Per akhir Minggu ke-93 (10 Januari 2021), nilai total portofolio kami naik sebesar Rp +11,442,728 (+3.25% dari minggu sebelumnya) menjadi Rp 363,136,574. Berikut detailnya :
Laba/Rugi Saham yang Belum Direalisasikan (naik Rp +11,245,400)
- ADMF turun Rp -800,000
- ASII naik Rp +2,000,000
- BBCA naik Rp +1,120,000
- BBRI naik Rp +1,474,000
- BJBR naik Rp +2,016,000
- ICBP turun Rp -130,000
- PWON naik Rp +261,500
- SRIL naik Rp +594,600
- UNVR turun Rp -560,000
- WEGE naik Rp +1,156,800
- WIKA naik Rp +4,112,500
Pinjaman P2P (naik Rp +197,327)
- Imbal hasil pinjaman P2P sebesar Rp +232,150
- Pajak atas imbal hasil pinjaman P2P sebesar Rp -34,823
Pajak atas imbal hasil pinjaman P2P yang masih terutang sebesar Rp 107,144 telah kami lunasi.

Bursa saham secara keseluruhan juga menguat, dengan IHSG naik ke angka 6,257.84 (+4.66%% dari minggu sebelumnya). Dihitung sejak kami memulai #ProyekDIRA ini (awal April 2019), performa overall portofolio kami naik +9.50%, sedikit lebih baik dari IHSG yang turun -3.26% pada periode yang sama.
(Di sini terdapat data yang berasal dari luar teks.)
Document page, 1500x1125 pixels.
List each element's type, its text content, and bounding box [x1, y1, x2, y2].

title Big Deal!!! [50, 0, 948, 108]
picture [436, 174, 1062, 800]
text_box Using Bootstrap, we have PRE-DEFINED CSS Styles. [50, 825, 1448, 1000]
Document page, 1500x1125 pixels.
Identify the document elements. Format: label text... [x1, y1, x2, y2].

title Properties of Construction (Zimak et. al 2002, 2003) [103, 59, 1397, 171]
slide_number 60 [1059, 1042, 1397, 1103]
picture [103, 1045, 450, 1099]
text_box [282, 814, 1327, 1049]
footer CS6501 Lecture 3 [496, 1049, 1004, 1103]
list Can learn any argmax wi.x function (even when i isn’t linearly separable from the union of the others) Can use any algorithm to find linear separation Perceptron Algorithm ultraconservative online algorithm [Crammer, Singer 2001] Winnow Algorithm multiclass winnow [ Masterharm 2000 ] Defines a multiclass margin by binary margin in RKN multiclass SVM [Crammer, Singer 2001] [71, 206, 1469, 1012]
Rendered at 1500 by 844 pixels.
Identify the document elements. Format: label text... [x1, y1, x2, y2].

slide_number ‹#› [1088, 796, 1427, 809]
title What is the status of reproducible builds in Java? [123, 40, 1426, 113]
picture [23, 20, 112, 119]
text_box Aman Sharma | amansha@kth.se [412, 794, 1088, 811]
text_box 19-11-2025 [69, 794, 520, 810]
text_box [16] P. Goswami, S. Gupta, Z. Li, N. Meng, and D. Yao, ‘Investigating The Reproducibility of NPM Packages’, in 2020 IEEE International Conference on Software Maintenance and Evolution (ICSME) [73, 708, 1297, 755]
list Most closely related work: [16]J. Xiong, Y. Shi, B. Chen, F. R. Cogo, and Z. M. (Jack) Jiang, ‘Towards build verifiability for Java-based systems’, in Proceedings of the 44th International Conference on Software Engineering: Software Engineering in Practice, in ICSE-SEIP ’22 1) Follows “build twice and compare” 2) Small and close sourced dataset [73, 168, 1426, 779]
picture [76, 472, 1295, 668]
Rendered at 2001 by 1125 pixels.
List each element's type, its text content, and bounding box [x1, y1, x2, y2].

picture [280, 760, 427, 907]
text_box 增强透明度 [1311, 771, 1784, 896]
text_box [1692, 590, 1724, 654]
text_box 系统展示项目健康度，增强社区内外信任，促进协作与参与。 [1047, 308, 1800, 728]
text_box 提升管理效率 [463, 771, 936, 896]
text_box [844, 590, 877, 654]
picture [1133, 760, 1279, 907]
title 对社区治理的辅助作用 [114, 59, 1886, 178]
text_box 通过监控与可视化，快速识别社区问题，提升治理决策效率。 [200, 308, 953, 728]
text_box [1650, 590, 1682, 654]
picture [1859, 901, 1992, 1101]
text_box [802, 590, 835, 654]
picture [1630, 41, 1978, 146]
Berikut Laporan Neraca, Laporan Laba/Rugi, serta Catatan Transaksi yang telah diperbaharui. Laporan tersebut juga dapat diakses dalam format Google Sheets di sini.


Setelah menyelesaikan berbagai kewajiban di awal bulan, kami bisa mengalokasikan dana tambahan sebesar 10 juta Rupiah. Rencananya dana tersebut akan kami investasikan pada saham dan reksadana pendapatan tetap.